Entre deux armées de bouleaux, au loin, s’ouvre une bouche de vide

où le succès se dessine comme on creuse une tombe :

en remuant la terre, en trouant le bruit du monde.

En jetant ses dernières forces dans l’ironie qui veut qu’on cloue son propre cercueil

dans lequel on enterre avec soi et sa gloire et sa chute, sa maculante fange.

C’est l’essence d’une Tranchée et le sort du Cyclisme

que Jean Stablinsky éprouvait chaque matin.

 

Dans le goulot des mines de Saint-Amand-de-Raismes ou dans celui de la Drève des boules d’Hérin, il partait « au charbon ».

Jour après jour, la terre l’ensevelissait. Son corps devenait noir.

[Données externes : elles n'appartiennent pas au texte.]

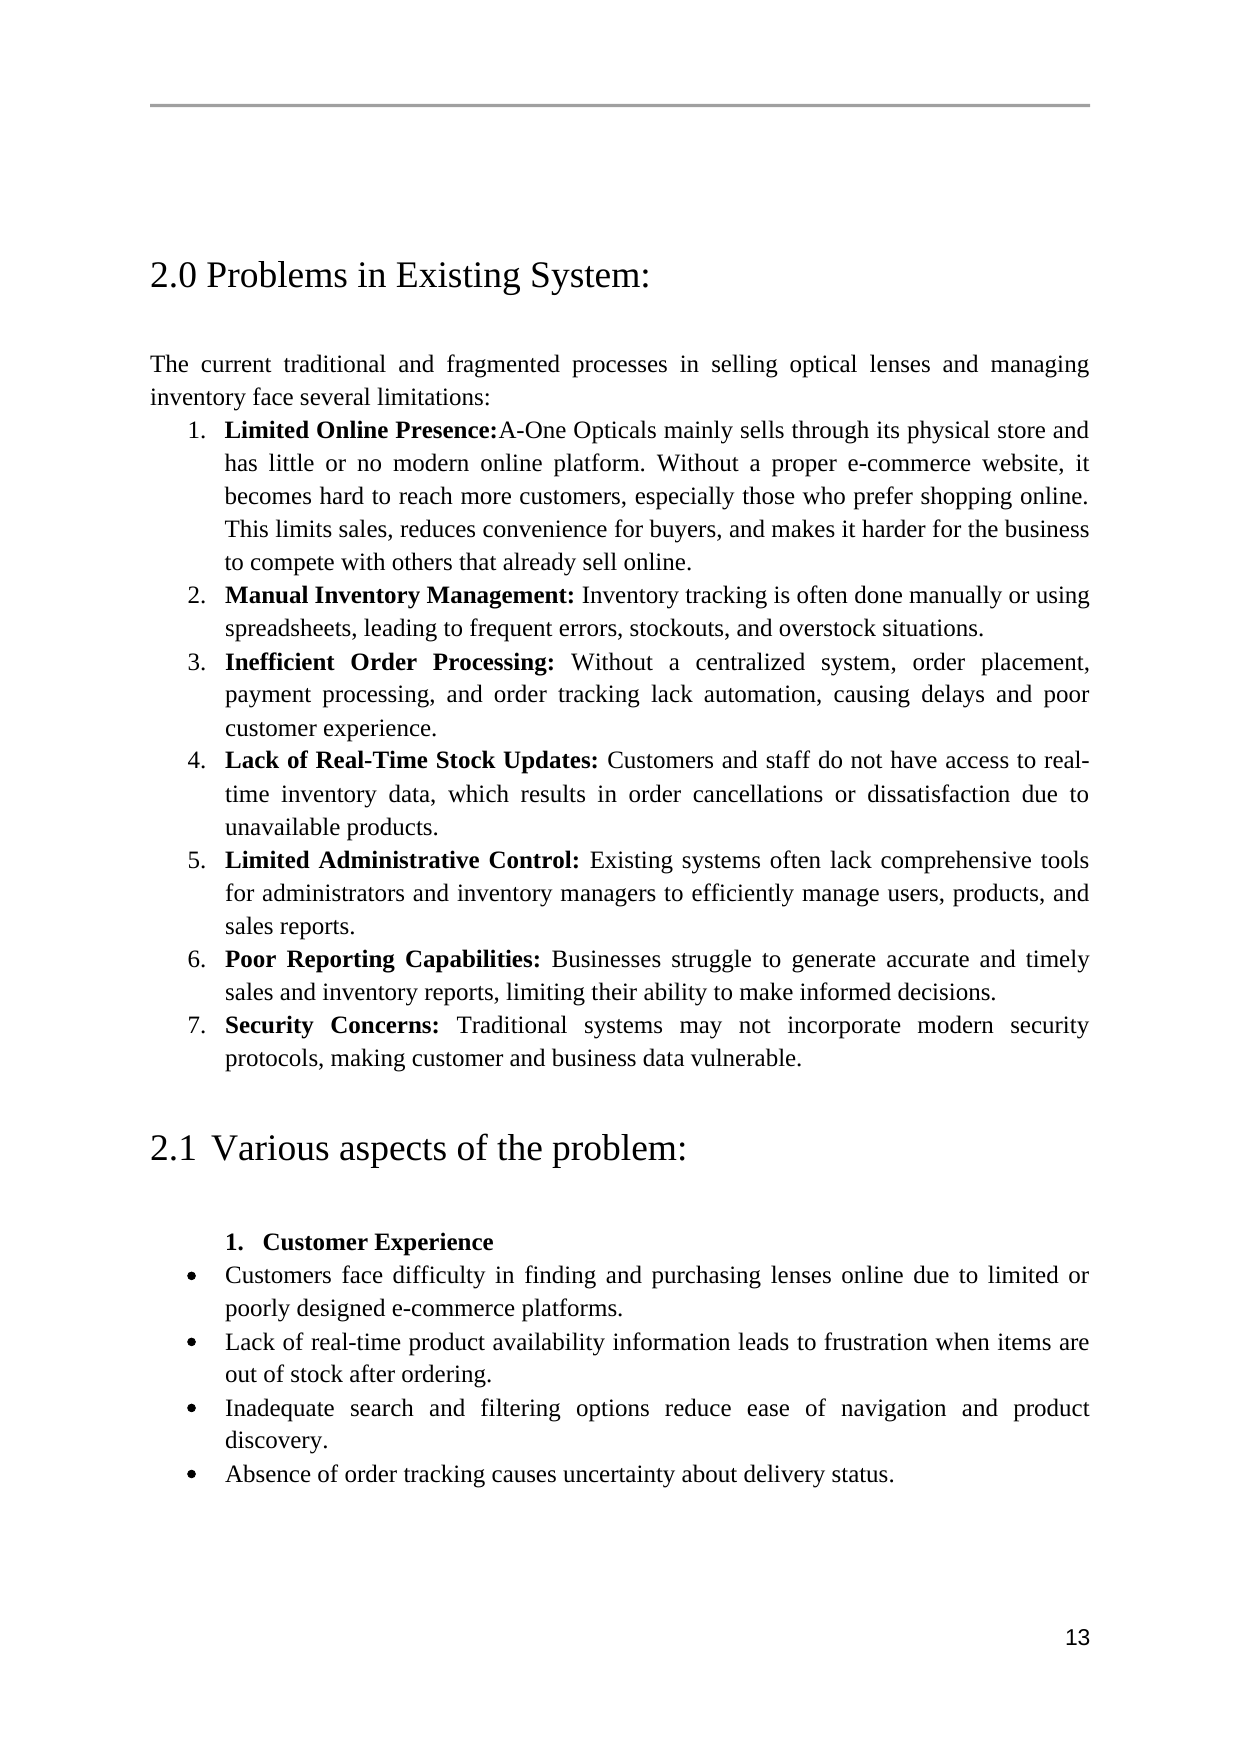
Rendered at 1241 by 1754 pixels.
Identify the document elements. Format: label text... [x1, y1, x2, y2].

En 1968, sous les pavés, la boue

se soulevait impétueusement dans le bruit des boyaux qui éclatent sans prévenir. Comme un coup de grisou fend l’air chaud des ténèbres.

 

Du Nord, on ne connaît que l’enfer.

Corps et âme jetés dans la Tranchée d’Arenberg, le coureur fait l’épreuve de la guerre.

Les secousses des pavés impriment dans leur cadence le souvenir des bombes. Le méthane amène aux joues de Stablinsky les pleurs mutinés des Poilus. Les Aquilons et la Grande Bise de Valenciennes s’abattent sur sa casquette où perlent leurs cauchemars. Dans la Tranchée, soit on s’échappe, la sueur dans la terre, soit on s’écroule, victime d’un éboulement.

 

Les soldats, arbres blancs, silencieusement se font face.

Une Trève dans la Drève,

dont profiteront, au Printemps, les évadés du Front, les déserteurs charbonneurs, les revêches de la houille, qui sortent du peloton comme on lance un obus.

Une victoire improbable fera brûler le ciel d’avril au-dessus de Roubaix. Les mineurs chanteront le mot Paix. Les coureurs la feront après s’être relevés de leurs genoux blessés. Les rayons d’un soleil trop rare caresseront ceux des roues cabossées oubliées sur la route encore froide du Hainaut revanchard. Et puis les mains calleuses d’avoir creusé, tiré, pioché, applaudiront en coeur les grands coups de pédale extirpés de la tourbe où s’enlise le Nord, où s’enfonce la guerre, où s’effrite les mines, où sévit le vélo.